Cerebras Systems, maker of the world's largest chip, announced that its CS-2 system now supports PyTorch and TensorFlow, allowing researchers to train models with billions of parameters quickly and easily.
The company's CS-2 is the world's fastest AI system and is powered by its Wafer-Scale Engine 2 (WSE-2) processor. With the release of version 1.2 of the Cerebras Software Platform (CSoft), CS-2 now supports additional machine learning frameworks that will give developers even more choice when it comes to the types of models they want to run.
Emad Barsoum, Senior Director of AI Framework at Cerebras Systems, explained in a press release how CSoft now allows developers to express models written in TensorFlow or PyTorch, saying:
“From the beginning, our goal was to seamlessly support the machine learning framework our customers wanted to write on. Our customers write in TensorFlow and PyTorch, and our software stack, CSoft, makes it possible to quickly and easily express your models in the framework of your choice. In doing so, our customers have access to the Cerebras CS-850,000's 40 AI-optimized cores and 2 gigabytes of on-chip memory."
Scaling large language models
CSoft version 1.2 now allows developers to write their models in the open source PyTorch or TensorFlow frameworks and run them in Cerebras CS-2 without any modification. At the same time, an AI model written for either a GPU or a CPU can be run in CSoft on CS-2 without any changes.

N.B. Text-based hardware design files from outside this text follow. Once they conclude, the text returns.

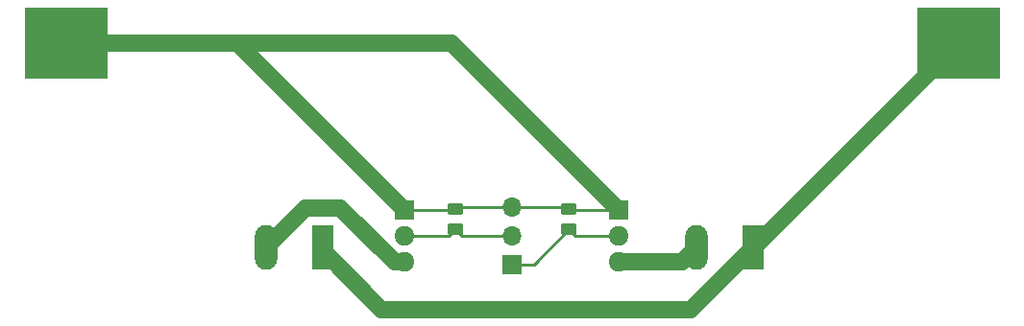
<source format=gbr>
%TF.GenerationSoftware,KiCad,Pcbnew,7.0.7*%
%TF.CreationDate,2023-11-29T00:46:18-05:00*%
%TF.ProjectId,charge_deployment,63686172-6765-45f6-9465-706c6f796d65,rev?*%
%TF.SameCoordinates,Original*%
%TF.FileFunction,Copper,L1,Top*%
%TF.FilePolarity,Positive*%
%FSLAX46Y46*%
G04 Gerber Fmt 4.6, Leading zero omitted, Abs format (unit mm)*
G04 Created by KiCad (PCBNEW 7.0.7) date 2023-11-29 00:46:18*
%MOMM*%
%LPD*%
G01*
G04 APERTURE LIST*
G04 Aperture macros list*
%AMRoundRect*
0 Rectangle with rounded corners*
0 $1 Rounding radius*
0 $2 $3 $4 $5 $6 $7 $8 $9 X,Y pos of 4 corners*
0 Add a 4 corners polygon primitive as box body*
4,1,4,$2,$3,$4,$5,$6,$7,$8,$9,$2,$3,0*
0 Add four circle primitives for the rounded corners*
1,1,$1+$1,$2,$3*
1,1,$1+$1,$4,$5*
1,1,$1+$1,$6,$7*
1,1,$1+$1,$8,$9*
0 Add four rect primitives between the rounded corners*
20,1,$1+$1,$2,$3,$4,$5,0*
20,1,$1+$1,$4,$5,$6,$7,0*
20,1,$1+$1,$6,$7,$8,$9,0*
20,1,$1+$1,$8,$9,$2,$3,0*%
G04 Aperture macros list end*
%TA.AperFunction,ComponentPad*%
%ADD10R,1.800000X1.717500*%
%TD*%
%TA.AperFunction,ComponentPad*%
%ADD11O,1.800000X1.717500*%
%TD*%
%TA.AperFunction,ComponentPad*%
%ADD12R,1.980000X3.960000*%
%TD*%
%TA.AperFunction,ComponentPad*%
%ADD13O,1.980000X3.960000*%
%TD*%
%TA.AperFunction,SMDPad,CuDef*%
%ADD14R,7.340000X6.350000*%
%TD*%
%TA.AperFunction,SMDPad,CuDef*%
%ADD15RoundRect,0.250000X-0.450000X0.262500X-0.450000X-0.262500X0.450000X-0.262500X0.450000X0.262500X0*%
%TD*%
%TA.AperFunction,ComponentPad*%
%ADD16R,1.700000X1.700000*%
%TD*%
%TA.AperFunction,ComponentPad*%
%ADD17O,1.700000X1.700000*%
%TD*%
%TA.AperFunction,Conductor*%
%ADD18C,1.500000*%
%TD*%
%TA.AperFunction,Conductor*%
%ADD19C,0.250000*%
%TD*%
G04 APERTURE END LIST*
D10*
%TO.P,Q1,1,S*%
%TO.N,/BAT_GND*%
X151880000Y-95710000D03*
D11*
%TO.P,Q1,2,G*%
%TO.N,/TRG1*%
X151880000Y-98000000D03*
%TO.P,Q1,3,D*%
%TO.N,/SW1_VCC*%
X151880000Y-100290000D03*
%TD*%
D12*
%TO.P,J2,1,Pin_1*%
%TO.N,/BAT_VCC*%
X163765000Y-99000000D03*
D13*
%TO.P,J2,2,Pin_2*%
%TO.N,/SW1_VCC*%
X158765000Y-99000000D03*
%TD*%
D14*
%TO.P,BT1,1,+*%
%TO.N,/BAT_VCC*%
X181830000Y-81000000D03*
%TO.P,BT1,2,-*%
%TO.N,/BAT_GND*%
X103170000Y-81000000D03*
%TD*%
D10*
%TO.P,Q2,1,S*%
%TO.N,/BAT_GND*%
X133000000Y-95710000D03*
D11*
%TO.P,Q2,2,G*%
%TO.N,/TRG2*%
X133000000Y-98000000D03*
%TO.P,Q2,3,D*%
%TO.N,/SW2_VCC*%
X133000000Y-100290000D03*
%TD*%
D15*
%TO.P,R2,1*%
%TO.N,/BAT_GND*%
X147500000Y-95587500D03*
%TO.P,R2,2*%
%TO.N,/TRG1*%
X147500000Y-97412500D03*
%TD*%
%TO.P,R1,1*%
%TO.N,/BAT_GND*%
X137500000Y-95587500D03*
%TO.P,R1,2*%
%TO.N,/TRG2*%
X137500000Y-97412500D03*
%TD*%
D12*
%TO.P,J3,1,Pin_1*%
%TO.N,/BAT_VCC*%
X125765000Y-99000000D03*
D13*
%TO.P,J3,2,Pin_2*%
%TO.N,/SW2_VCC*%
X120765000Y-99000000D03*
%TD*%
D16*
%TO.P,J1,1,Pin_1*%
%TO.N,/TRG1*%
X142500000Y-100500000D03*
D17*
%TO.P,J1,2,Pin_2*%
%TO.N,/TRG2*%
X142500000Y-97960000D03*
%TO.P,J1,3,Pin_3*%
%TO.N,/BAT_GND*%
X142500000Y-95420000D03*
%TD*%
D18*
%TO.N,/BAT_VCC*%
X131000000Y-104500000D02*
X125765000Y-99265000D01*
X163830000Y-99000000D02*
X181830000Y-81000000D01*
X158265000Y-104500000D02*
X131000000Y-104500000D01*
X179265000Y-80500000D02*
X181730000Y-80500000D01*
X125765000Y-99265000D02*
X125765000Y-99000000D01*
D19*
X163765000Y-99000000D02*
X163830000Y-99000000D01*
D18*
X163765000Y-99000000D02*
X158265000Y-104500000D01*
D19*
%TO.N,/BAT_GND*%
X147500000Y-95587500D02*
X147622500Y-95710000D01*
X137377500Y-95710000D02*
X133000000Y-95710000D01*
D18*
X151880000Y-95710000D02*
X137500000Y-81330000D01*
D19*
X118290000Y-81000000D02*
X118000000Y-81000000D01*
X137500000Y-95587500D02*
X137667500Y-95420000D01*
X137500000Y-95587500D02*
X137377500Y-95710000D01*
D18*
X137500000Y-81330000D02*
X137170000Y-81000000D01*
X137170000Y-81000000D02*
X118000000Y-81000000D01*
D19*
X147332500Y-95420000D02*
X142500000Y-95420000D01*
X137667500Y-95420000D02*
X142500000Y-95420000D01*
X147500000Y-95587500D02*
X147332500Y-95420000D01*
D18*
X133000000Y-95710000D02*
X118290000Y-81000000D01*
D19*
X147622500Y-95710000D02*
X151880000Y-95710000D01*
D18*
X118000000Y-81000000D02*
X103170000Y-81000000D01*
%TO.N,/SW1_VCC*%
X151880000Y-100290000D02*
X157475000Y-100290000D01*
X157475000Y-100290000D02*
X158765000Y-99000000D01*
%TO.N,/SW2_VCC*%
X132145000Y-100290000D02*
X127355000Y-95500000D01*
X124265000Y-95500000D02*
X120765000Y-99000000D01*
X127355000Y-95500000D02*
X124265000Y-95500000D01*
X133000000Y-100290000D02*
X132145000Y-100290000D01*
D19*
%TO.N,/TRG1*%
X142500000Y-100500000D02*
X144412500Y-100500000D01*
X147500000Y-97412500D02*
X148087500Y-98000000D01*
X144412500Y-100500000D02*
X147500000Y-97412500D01*
X148087500Y-98000000D02*
X151880000Y-98000000D01*
%TO.N,/TRG2*%
X142500000Y-97960000D02*
X138047500Y-97960000D01*
X137500000Y-97412500D02*
X136912500Y-98000000D01*
X138047500Y-97960000D02*
X137500000Y-97412500D01*
X136912500Y-98000000D02*
X133000000Y-98000000D01*
%TD*%
M02*

</source>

With the combined power of CS-2 and CSoft, developers can scale from small models like BERT to larger existing models like GPT-3.
Training large models with a GPU is difficult and time consuming, while training from scratch on new datasets often takes weeks and tens of megawatts of power on large clusters of legacy equipment. Also, as the size of the cluster increases, the power, cost, and complexity increase exponentially.
Cerebras Systems built the CS-2 to meet these challenges, and its AI system can set up even the largest models in just minutes. Because developers spend less time installing, configuring, and training their models with CS-2, they can explore more ideas in even less time.